On y rencontre, dormant dans l’eau tranquille, une couleuvre, ou une vipère, qui se rafraîchit pour digérer sa grenouille. Malgré l’altitude, l’eau y est tiède en été, même où elle est la plus profonde. Le soleil y frappe du matin au soir. Entre les bosquets de mélèzes, la prairie est rase tout autour, parsemée de grosses roches couvertes, comme d’une fourrure, d’une fine mousse desséchée.
Je n’y ai jamais rencontré personne. Ce n’est pas un trajet que l’on parcourrait pour faire quelques brasses et prendre le soleil. Je m’y suis rarement rendu.
Le lieu a quelque-chose de sacré. On y attendrait comme une apparition ; mais que pourrait-il y apparaître de plus ?
La prairie est cernée de lointaines pentes couvertes de forêts, et de vertigineuses cimes rocheuses. Selon où l’on se tient, on n’y voit rien d’autre, comme une île en plein ciel.
Pas d’éclairage dans la rue devant la porte. On y voit si bien les étoiles. À quoi sert l’éclairage urbain, sinon polluer la nuit, accroître la radioactivité et le taux de carbone ?
Quand j’étais petit, mon père aussi sortait sur le perron voir les étoiles, qu’il vente, qu'il neige ou que souffle le Sirocco.
Elles sont bien là. Ça rassérène. On finit par reconnaître les principales, par savoir à l’avance où elles sont.
Nous sommes bien là. Plus besoin de psychotropes ni de téléphones mobiles.
Depuis si longtemps, les hommes, nous sommes là.
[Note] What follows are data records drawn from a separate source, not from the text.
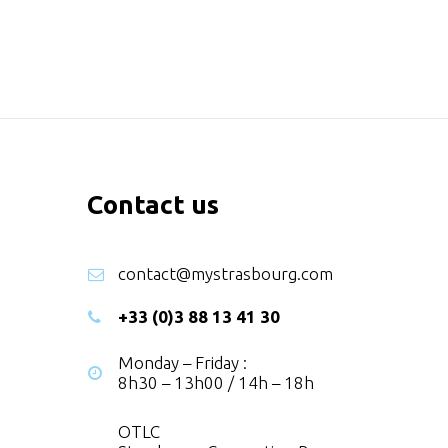
Contact us
contact@mystrasbourg.com
+33 (0)3 88 13 41 30
Monday – Friday :
8h30 – 13h00 / 14h – 18h
OTLC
Les textes les plus décisifs depuis que l’écriture existe, sont courts. De tout petits livres, des brochures : Le Discours de la Méthode, la Bahgavad Gita, la Monadologie… Je ne connais pas un seul livre épais qui soit chargé autant que ces petits opuscules, le Tractatus logico-philosophicus, le Dialogue de Ménon, le Manuel d’Épictète… Il me semble que l’esprit qui a quelque-chose à dire ne souhaite pas s’étendre : De la dignité de l’homme de Pic de la Mirandole, le Tao Te King, De la Servitude volontaire…
Les Trois Dialogues entre Hylas et Philonous de Berkeley font déjà un petit volume, mais on doit reconnaître qu’il paraît bien fin, surtout avec sa présentation aérée que donnent les dialogues. C’est le seul livre de Berkeley que j’ai trouvé bien écrit. Berkeley perd souvent son rythme quand il pense à la plume. Un flux clair et rapide se met alors à tourner sur lui-même, et l’on ne peut que se demander quand on en sortira. La plupart de ses ouvrages sont faits de tels tourbillons, pas les Trois Dialogues.
Je tiens la préface de l’Enquête sur l’Entendement humain de John Locke pour un ouvrage à part entière. Il vaut plus encore que celui auquel il introduit. Locke a manifestement écrit sa préface après, comme s’il souhaitait éviter au lecteur la nécessité de tout parcourir. La suite en est comme une annexe, des documents à l’appui.
L’anglais dans lequel cette préface est écrite est remarquable, et complètement anachronique. La langue y prend les tournures d’un latin littéraire, compact et précis. La seule traduction française dont nous disposons, la première et dernière, je crois, est très ancienne. Bien qu’il eût été facile de rendre un tel style dans un français de l’époque, celui du Traité de la Lumière de Descartes par exemple, encore un texte bref magnifiquement écrit, cette traduction s’est évertué à en raboter tous les reliefs et les creux. Je songe depuis longtemps à en faire une autre.
En matière d’esprit, je suis fasciné par le compact. Le Traité de l’Âme d’Aristote, l’Invariable Milieu de Confucius, les Questions de Milinda, Passe sans porte, les Entretiens de Houang-Po, le Tabernacle des lumières de Ghazâlî…
Ce n’est pas une question de goût ; c’est l’observation toute factuelle qu’il est possible d’énoncer en quelques dizaines de pages, ce qui n’entrerait pas en des centaines. J’en déduis que l’espace des lettres possède des propriétés que n’a pas celui de la géométrie, du moins tant qu’on le limite à trois ou quatre pauvres dimensions.